Democratic state Sen. Mark R. Herring took the lead in the extraordinarily tight Virginia attorney general race Monday evening, after he picked up more than 100 previously uncounted votes in Richmond. Herring had started the day trailing his Republican opponent, state Sen. Mark D. Obenshain (Harrisonburg), by a mere 17 votes out of 2.2 million cast. But as jurisdictions across the state continued to scrub their vote counts, the State Board of Elections showed Herring with a 117-vote lead late Monday. Lawyers from both parties have descended on elections offices in Fairfax County and Richmond. Meanwhile, the campaigns said they were cautiously optimistic but were bracing for a long, drawn-out battle, which appears almost certainly headed to a recount and could seesaw again. “We’re always excited to see the movement go to our favor, and we’re just going to make sure over the next few weeks and however long this plays out that every single vote counts,” said Ashley Bauman, press secretary for the Democratic Party of Virginia. “Because I think in the end, we feel confident that our candidate will be on the winning side.”

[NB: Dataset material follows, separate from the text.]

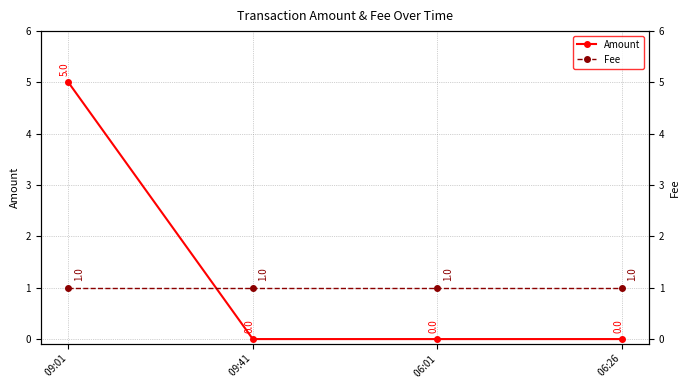

Rank the series by their average value, from lowest to highest.

Fee, Amount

The razor-thin margin between the two candidates, a small fraction of 1 percent on Monday, has brought new urgency to the normally mundane process of accounting for all votes cast in the statewide elections.
In Richmond, city election officials found more than 200 votes in the attorney general’s race that had gone uncounted on election night, most of them from a single voting machine.
Herring (Loudoun) took the bulk of those votes, which also included a handful of previously overlooked paper ballots, netting a 132-vote boost to his side.
But an attorney for Obenshain’s campaign pressed the board at the end of its two-hour meeting to provide data from the electronic poll books used to check in voters when they arrived at voting places — a move that officials said would require a court order.